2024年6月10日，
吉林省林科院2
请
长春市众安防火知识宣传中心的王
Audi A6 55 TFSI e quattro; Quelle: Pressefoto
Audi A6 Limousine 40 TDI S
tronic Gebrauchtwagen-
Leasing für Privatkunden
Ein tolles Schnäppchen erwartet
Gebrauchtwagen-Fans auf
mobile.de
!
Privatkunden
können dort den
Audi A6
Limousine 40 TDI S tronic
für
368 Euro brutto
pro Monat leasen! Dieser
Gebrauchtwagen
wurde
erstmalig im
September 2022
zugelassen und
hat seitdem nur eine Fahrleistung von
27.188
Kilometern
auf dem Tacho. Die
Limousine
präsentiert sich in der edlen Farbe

— INSTRUCTIONS FOR THE TASK —
The expected output is the lines from the one holding "hat seitdem nur eine Fahrleistung von" through the last line of the data, exactly as they appear, with nothing before or after.

— OUTPUT OF THE TASK —
hat seitdem nur eine Fahrleistung von
27.188
Kilometern
auf dem Tacho. Die
Limousine
präsentiert sich in der edlen Farbe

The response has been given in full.